(Transcribed page contents)

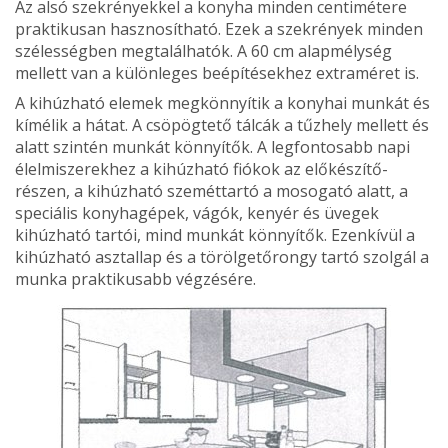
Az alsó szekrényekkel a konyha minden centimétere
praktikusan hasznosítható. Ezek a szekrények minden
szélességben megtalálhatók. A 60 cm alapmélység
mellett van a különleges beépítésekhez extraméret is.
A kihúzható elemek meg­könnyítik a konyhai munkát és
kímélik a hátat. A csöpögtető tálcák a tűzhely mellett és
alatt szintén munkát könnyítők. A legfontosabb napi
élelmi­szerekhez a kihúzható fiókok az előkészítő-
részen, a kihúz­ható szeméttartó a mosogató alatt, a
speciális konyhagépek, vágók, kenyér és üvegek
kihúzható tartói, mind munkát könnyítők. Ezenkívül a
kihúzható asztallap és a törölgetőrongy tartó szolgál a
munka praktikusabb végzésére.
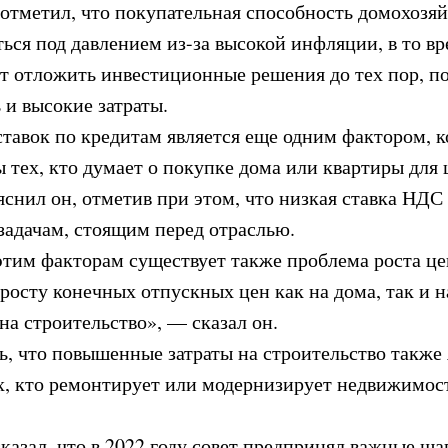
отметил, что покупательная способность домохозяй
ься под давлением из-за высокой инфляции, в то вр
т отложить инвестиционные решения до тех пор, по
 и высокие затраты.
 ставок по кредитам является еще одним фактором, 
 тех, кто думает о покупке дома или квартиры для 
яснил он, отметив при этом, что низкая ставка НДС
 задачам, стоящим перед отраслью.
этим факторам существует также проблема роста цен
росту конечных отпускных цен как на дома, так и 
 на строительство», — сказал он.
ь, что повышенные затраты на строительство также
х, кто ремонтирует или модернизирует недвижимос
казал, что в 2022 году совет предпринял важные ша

Problem details:
Your task is to collect every line above that contains the word "munkát".

Solution to this problem:
A kihúzható elemek meg­könnyítik a konyhai munkát és
alatt szintén munkát könnyítők. A legfontosabb napi
kihúzható tartói, mind munkát könnyítők. Ezenkívül a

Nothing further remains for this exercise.